Data Mining Take Home Exam #2
Assigned on Friday, May 30.
Due in class on Wednesday, June 4.
1. The second of the "Data Mining Desiderata" in the ScaleKM paper
states that at any time during the evaluation of a data mining
algorithm:
- a 'best' answer is always available
- status information on progress can be provided
- expected remaining time is known
What aspects of these three items of information are supported by
ScaleKM, CURE, Apriori, and PageRank?
2. Measuring the success of clustering algorithms is typically more
difficult than measuring the success of classification algorithms.
Why? Describe two methods used in the ScaleKM paper that are used to
measure clustering success. For each method, describe a situation
where it may not provide desired results.
3. Answer the following questions regarding the role of the alpha
parameter in the CURE algorithm.
- What does alpha control?
- When alpha = 0, what basic clustering algorithm that we discussed
in class does CURE imitate? (hint: BIRCH or MST aren't the answers)
- When alpha = 1, what basic clustering algorithm that we discussed
in class does CURE imitate? (hint: BIRCH or MST aren't the answers)
4. Section 3.3 of the CURE paper derives the time complexity for the
algorithm. The authors treat c as a fixed number, and so it
does not enter into the results. Re-work this calculation treating c
as a variable. Interpret your result by describing how the number of
representative points affects the complexity of the algorithm.
5. Of the following statements, which are true and which are
false? For those that are false, give a specific example with a
dataset showing that they are false.
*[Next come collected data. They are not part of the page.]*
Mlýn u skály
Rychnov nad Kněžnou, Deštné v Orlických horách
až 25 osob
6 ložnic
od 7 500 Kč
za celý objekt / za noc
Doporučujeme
For those that are true, prove it.
Assume that all statements below should be read in the context of
particular support and confidence thresholds. For example, the first
rule below really says: If supp(X=>Y) >= s and conf(X=>Y)
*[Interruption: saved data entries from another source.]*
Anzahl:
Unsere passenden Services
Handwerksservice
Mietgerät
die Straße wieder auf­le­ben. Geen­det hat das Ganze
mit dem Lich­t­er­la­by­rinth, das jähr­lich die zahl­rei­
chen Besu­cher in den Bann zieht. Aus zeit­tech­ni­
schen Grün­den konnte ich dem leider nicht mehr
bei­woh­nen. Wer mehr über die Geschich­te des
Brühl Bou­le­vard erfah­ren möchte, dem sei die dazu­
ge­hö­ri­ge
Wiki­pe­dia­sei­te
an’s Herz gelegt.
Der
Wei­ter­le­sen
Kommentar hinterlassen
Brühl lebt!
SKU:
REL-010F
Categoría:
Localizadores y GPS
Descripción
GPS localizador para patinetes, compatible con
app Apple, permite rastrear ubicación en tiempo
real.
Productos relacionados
>= c, then supp(Y => X) >= s and conf(Y=>X) >= c.
a) If X => Y, then Y => X
b) If X => Y and Y => Z, then X => Z
c) If X => Z, then XY => Z
d) If XY => Z, then X=> Z
6. Find all frequent itemsets with minimum support of 50% using the
Apriori algorithm on the following database:
TID
|
Items
|
1
|
K, A, D, B
|
2
|
D, A, C, E, B
|
3
|
C, A, B, E
|
4
|
B, A, D
|
7. Suppose that you have a web site with a number of pages that all
link to each other so that you have no dangling links. You wish to
improve your PageRank. Consider the following strategies:
- Add links from your pages to high PageRank pages out on the web.
- Remove links from your pages to high PageRank pages out on the
web.
- Add links from your pages to low PageRank pages out on the web.
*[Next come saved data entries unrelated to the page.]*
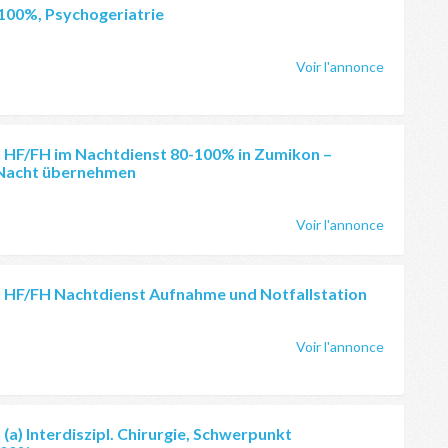
 100%, Psychogeriatrie
Voir l'annonce
n HF/FH im Nachtdienst 80-100% in Zumikon –
 Nacht übernehmen
Voir l'annonce
n HF/FH Nachtdienst Aufnahme und Notfallstation
Voir l'annonce
(a) Interdiszipl. Chirurgie, Schwerpunkt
- Remove links from your pages to low PageRank pages out on the web.
- Force webmasters of low PageRank pages out on the web to link to
your pages.
- Force webmasters of high PageRank pages out on the web to link to
your pages.
- Force webmasters of low PageRank pages out on the web to remove
links to your pages.
- Force webmasters of high PageRank pages out on the web to
remove links to your pages.
For each of these strategies, explain whether it will help your
PageRank or hurt your PageRank. Also describe how markedly these
strategies change your PageRank relative to each other. Your answer
should be based on the details of the technique, and not on how likely
you are to actually influence other people to change their web pages on
your demand. Assume you have global control of the web.